Lo condenaron por robar una moto y seguirá en libertad
El ladrón confesó y acordó una pena de prisión en suspenso en un juicio abreviado, por lo que irá preso. Aunque deberá cumplir pautas de comportamiento por dos años.
Un joven que reconoció haberse apoderado de una moto junto a otros dos cómplices -uno de ellos menor de edad- fue condenado a seis meses de prisión en suspenso que no lo lleva tras las rejas, aunque deberá cumplir pautas de conducta para seguir en libertad.
El hecho ocurrió alrededor de las 3:30 del 16 de julio del año pasado, cuando Emanuel Riveros junto a Jainen Paredes y un adolescente de 15 años, previo a distribuirse tareas, ingresaron al patio de un domicilio de Cipolletti y se llevaron una moto Bajaj Rouser 200.
Pero el propietario advirtió que no estaba el rodado, por lo que alertó a la policía. Pocos minutos después una patrulla que los buscaba en inmediaciones de la esquina de Fernández Oro e Italia sorprendió a los sospechosos, quienes intentaron escapar dejando la moto al costado de las vías del ferrocarril.

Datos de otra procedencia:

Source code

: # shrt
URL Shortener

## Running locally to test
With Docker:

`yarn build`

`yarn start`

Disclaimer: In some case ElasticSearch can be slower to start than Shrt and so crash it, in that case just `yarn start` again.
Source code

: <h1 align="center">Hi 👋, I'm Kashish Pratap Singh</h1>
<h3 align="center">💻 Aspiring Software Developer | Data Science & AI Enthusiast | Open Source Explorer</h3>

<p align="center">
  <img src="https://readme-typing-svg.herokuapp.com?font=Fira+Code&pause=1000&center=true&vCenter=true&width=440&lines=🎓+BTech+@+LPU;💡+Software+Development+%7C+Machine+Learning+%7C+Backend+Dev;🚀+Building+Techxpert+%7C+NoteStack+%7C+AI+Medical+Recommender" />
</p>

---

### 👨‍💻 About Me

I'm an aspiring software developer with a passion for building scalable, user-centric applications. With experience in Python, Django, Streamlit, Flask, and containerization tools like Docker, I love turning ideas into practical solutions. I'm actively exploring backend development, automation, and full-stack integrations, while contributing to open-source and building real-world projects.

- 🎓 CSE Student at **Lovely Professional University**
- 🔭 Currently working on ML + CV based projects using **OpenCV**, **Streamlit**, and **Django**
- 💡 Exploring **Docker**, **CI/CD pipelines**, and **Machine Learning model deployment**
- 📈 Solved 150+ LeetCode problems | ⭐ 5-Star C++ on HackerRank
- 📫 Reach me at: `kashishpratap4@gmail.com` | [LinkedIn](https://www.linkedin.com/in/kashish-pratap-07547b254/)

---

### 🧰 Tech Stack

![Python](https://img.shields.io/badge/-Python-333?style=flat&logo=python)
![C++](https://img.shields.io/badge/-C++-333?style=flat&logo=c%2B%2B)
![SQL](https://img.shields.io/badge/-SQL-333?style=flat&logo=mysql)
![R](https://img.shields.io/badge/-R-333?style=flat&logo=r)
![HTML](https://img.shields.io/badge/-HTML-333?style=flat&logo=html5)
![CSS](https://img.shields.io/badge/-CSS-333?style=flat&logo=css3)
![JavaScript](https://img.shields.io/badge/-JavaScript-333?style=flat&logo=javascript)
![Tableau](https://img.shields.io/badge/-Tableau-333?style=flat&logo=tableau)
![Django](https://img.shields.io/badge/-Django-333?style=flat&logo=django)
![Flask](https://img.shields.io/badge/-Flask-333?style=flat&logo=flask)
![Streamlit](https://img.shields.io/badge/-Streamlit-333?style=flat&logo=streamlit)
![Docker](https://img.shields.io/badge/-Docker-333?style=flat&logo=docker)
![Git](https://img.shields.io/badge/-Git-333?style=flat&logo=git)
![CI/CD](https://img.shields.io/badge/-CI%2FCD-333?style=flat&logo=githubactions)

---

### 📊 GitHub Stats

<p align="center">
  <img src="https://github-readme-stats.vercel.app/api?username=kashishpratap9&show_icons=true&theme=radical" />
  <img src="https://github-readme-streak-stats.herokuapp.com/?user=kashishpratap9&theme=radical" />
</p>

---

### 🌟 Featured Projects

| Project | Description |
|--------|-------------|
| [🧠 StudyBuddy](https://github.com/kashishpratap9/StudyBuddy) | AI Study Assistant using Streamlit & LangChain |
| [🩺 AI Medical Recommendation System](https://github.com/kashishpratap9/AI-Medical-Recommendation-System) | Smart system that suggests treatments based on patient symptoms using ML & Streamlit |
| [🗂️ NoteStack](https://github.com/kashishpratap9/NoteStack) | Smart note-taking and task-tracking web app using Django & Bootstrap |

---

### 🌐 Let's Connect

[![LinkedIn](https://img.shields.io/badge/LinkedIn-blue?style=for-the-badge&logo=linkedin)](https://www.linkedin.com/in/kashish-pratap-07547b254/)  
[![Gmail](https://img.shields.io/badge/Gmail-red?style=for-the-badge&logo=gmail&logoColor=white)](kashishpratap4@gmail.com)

Pero no fueron muy lejos porque tras una breve persecución, los tres fueron atrapados.
Riveros fue imputado por “hurto agravado por la participación de un menor en concurso real con violación de domicilio”.
En el avance de la causa la fiscal Anabella Camporesi y el defensor Oficial Juan Pablo Piombo informaron que habían llegado a un acuerdo para cerrar el caso en un juicio abreviado, que requería la confesión del acusado, lo que finalmente sucedió.
De todos modos, aún sin su reconocimiento había pruebas suficientes para dictarle una condena. Contaban con el testimonio de la víctima y de los policías que actuaron en la detención de registros fílmicos de cámaras de seguridad, que mostraron a tres personas “de iguales características e igual vestimenta que los detenidos”.
Pautas de conducta por dos años
La fiscalía destacó que el acuerdo era posible debido a que Riveros carece de antecedentes, pero también fue relevante la aceptación por parte del damnificado.
En cuanto a las pautas de conducta, impuestas por dos años, el muchacho tiene prohibido acercarse a menos de 500 metros del inmueble donde ingresaron. Además debe someterse al cuidado del Patronato de Presos y Liberados, no cometer nuevos delitos, fijar domicilio y no consumir drogas ni bebidas alcohólicas en la vía pública. También debe presentarse cada dos meses en la Justicia.
En cuanto a su cómplice mayor, su situación no aparece resuelta en este expediente.